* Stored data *
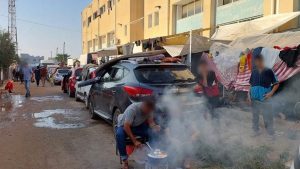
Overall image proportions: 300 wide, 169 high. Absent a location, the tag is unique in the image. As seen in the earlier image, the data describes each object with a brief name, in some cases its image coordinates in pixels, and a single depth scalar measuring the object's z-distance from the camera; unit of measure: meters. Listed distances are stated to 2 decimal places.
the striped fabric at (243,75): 8.98
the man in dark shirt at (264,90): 7.16
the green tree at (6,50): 26.30
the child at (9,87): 19.10
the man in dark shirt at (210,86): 7.40
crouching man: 5.21
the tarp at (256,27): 12.29
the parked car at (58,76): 29.10
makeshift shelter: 9.05
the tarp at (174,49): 14.09
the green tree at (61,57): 107.95
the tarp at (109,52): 24.66
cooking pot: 4.62
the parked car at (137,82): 7.18
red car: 17.38
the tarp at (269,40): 9.83
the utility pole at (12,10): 66.94
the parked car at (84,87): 13.46
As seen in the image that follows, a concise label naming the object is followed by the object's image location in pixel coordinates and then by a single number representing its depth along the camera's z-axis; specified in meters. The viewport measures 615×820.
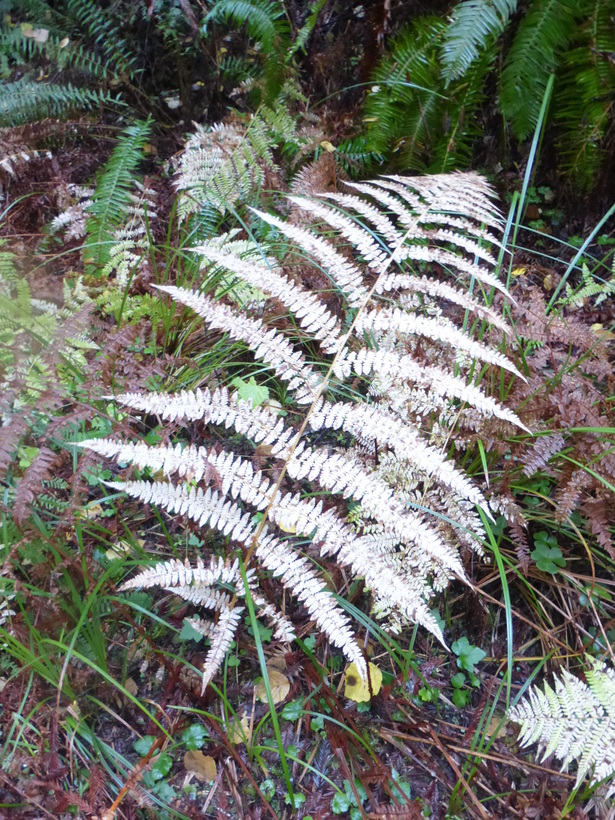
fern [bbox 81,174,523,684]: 1.18
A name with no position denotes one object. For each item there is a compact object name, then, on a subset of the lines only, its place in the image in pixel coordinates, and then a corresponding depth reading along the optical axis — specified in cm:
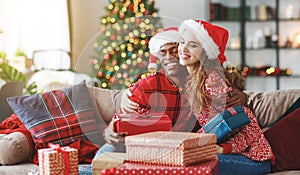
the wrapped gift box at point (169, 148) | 180
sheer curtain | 708
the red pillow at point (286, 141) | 259
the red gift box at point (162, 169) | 177
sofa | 289
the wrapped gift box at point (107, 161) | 192
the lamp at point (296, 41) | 667
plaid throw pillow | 304
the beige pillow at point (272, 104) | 291
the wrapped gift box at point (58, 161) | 196
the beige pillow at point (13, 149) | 290
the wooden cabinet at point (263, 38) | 675
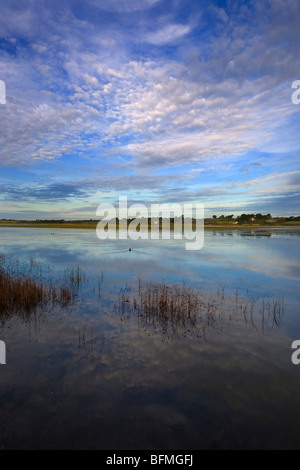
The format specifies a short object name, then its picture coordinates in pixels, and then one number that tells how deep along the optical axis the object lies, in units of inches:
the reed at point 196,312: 428.5
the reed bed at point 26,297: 500.7
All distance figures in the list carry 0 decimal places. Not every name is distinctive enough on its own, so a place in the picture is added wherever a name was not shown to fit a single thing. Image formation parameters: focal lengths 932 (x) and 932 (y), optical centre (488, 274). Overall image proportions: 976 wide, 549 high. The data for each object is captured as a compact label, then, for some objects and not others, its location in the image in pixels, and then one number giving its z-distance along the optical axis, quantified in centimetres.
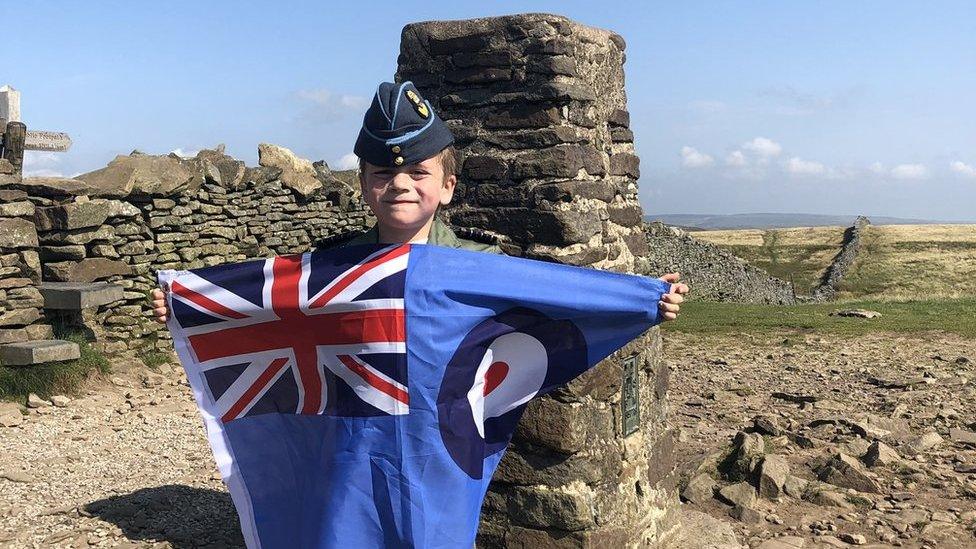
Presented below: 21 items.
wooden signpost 1002
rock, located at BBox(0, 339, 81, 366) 862
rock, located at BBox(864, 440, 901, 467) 718
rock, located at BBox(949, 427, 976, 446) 786
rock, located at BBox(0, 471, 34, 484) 654
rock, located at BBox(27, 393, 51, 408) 841
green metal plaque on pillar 493
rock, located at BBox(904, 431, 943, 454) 762
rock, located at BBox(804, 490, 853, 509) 641
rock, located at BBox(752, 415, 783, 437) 813
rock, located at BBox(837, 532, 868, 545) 580
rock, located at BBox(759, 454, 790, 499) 657
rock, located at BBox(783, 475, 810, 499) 659
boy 319
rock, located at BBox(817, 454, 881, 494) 669
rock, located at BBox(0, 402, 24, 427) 788
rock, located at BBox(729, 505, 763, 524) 610
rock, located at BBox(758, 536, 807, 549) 571
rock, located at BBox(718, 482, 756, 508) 632
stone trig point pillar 455
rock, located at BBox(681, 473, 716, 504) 647
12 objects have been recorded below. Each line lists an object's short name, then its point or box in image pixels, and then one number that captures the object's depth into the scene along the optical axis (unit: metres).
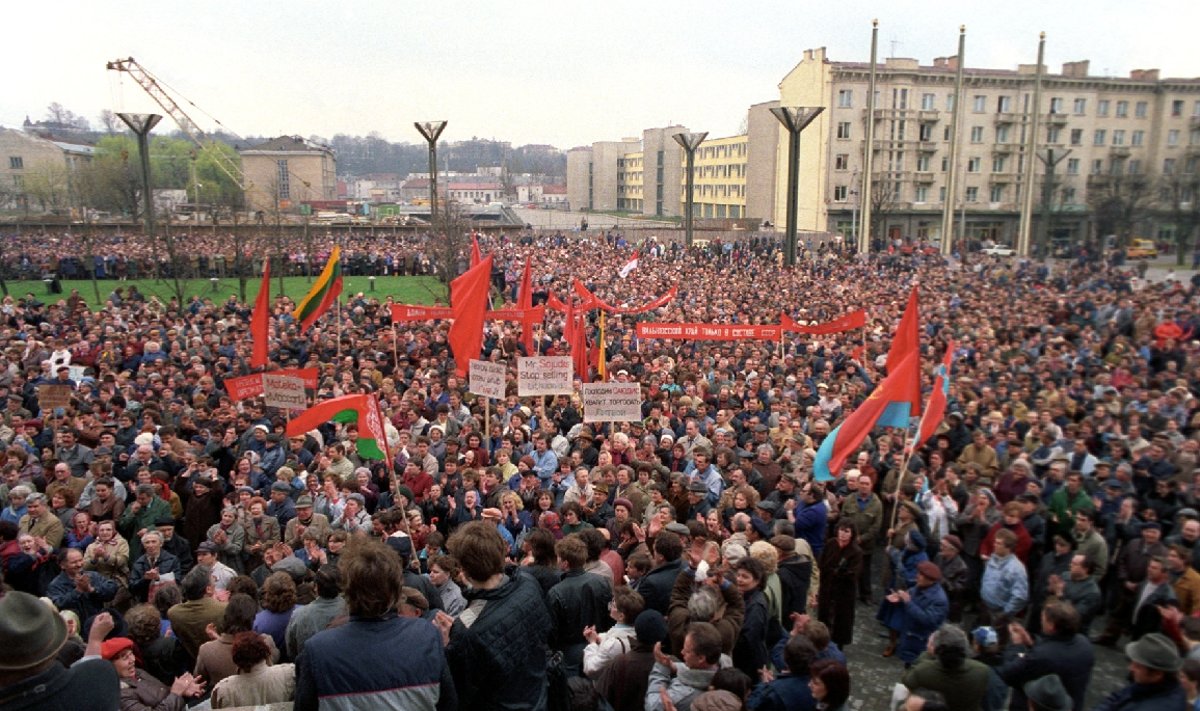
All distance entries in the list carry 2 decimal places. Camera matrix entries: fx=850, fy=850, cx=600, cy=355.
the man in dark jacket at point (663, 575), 5.82
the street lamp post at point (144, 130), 28.73
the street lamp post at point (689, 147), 36.75
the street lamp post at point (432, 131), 27.80
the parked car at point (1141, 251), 54.66
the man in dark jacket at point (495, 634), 3.60
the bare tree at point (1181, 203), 53.44
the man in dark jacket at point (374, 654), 3.12
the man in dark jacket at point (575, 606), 4.91
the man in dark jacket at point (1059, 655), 5.32
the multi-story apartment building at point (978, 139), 63.31
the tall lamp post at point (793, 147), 27.38
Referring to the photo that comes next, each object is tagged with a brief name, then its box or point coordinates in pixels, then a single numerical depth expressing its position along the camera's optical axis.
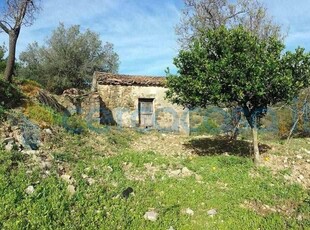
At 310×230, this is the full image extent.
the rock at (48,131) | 8.02
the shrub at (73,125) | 9.25
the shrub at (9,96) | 8.86
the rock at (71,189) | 5.21
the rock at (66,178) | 5.59
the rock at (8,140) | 6.33
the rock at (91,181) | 5.82
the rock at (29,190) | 4.86
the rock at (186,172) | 6.93
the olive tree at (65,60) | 19.40
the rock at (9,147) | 6.08
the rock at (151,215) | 4.97
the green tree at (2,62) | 12.71
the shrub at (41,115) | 8.64
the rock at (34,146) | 6.84
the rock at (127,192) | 5.58
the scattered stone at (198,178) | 6.66
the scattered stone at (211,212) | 5.16
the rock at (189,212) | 5.21
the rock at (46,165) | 5.87
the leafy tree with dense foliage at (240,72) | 7.44
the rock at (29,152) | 6.26
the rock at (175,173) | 6.84
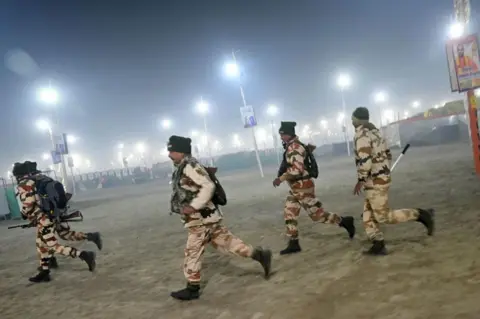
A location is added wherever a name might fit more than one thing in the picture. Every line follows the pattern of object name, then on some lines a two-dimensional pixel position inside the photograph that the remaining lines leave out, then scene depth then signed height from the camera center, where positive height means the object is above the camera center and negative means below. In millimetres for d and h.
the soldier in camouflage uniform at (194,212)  4809 -740
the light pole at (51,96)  24205 +4425
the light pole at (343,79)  36219 +3859
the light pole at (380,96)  57519 +3116
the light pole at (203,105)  35938 +3595
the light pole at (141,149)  90269 +1804
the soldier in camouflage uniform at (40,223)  6555 -790
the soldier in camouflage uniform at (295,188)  6246 -840
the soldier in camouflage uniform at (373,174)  5453 -708
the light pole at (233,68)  23828 +4200
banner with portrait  11039 +1131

* Your instructions *
All lines above from the one with "the man in dark jacket at point (663, 575), 5.82" to the one with "the tall lamp post at point (793, 147), 27.38", inclusive, should be copied exactly, and no other lines.

* Result of the task *
the man in dark jacket at point (663, 575), 5.82
the street lamp post at point (144, 130), 28.73
the street lamp post at point (689, 147), 36.75
the street lamp post at point (432, 131), 27.80
the parked car at point (1141, 251), 54.66
the man in dark jacket at point (495, 634), 3.60
the bare tree at point (1181, 203), 53.44
the man in dark jacket at point (374, 654), 3.12
the man in dark jacket at point (575, 606), 4.91
the man in dark jacket at point (1059, 655), 5.32
the multi-story apartment building at point (978, 139), 63.31
the tall lamp post at point (793, 147), 27.38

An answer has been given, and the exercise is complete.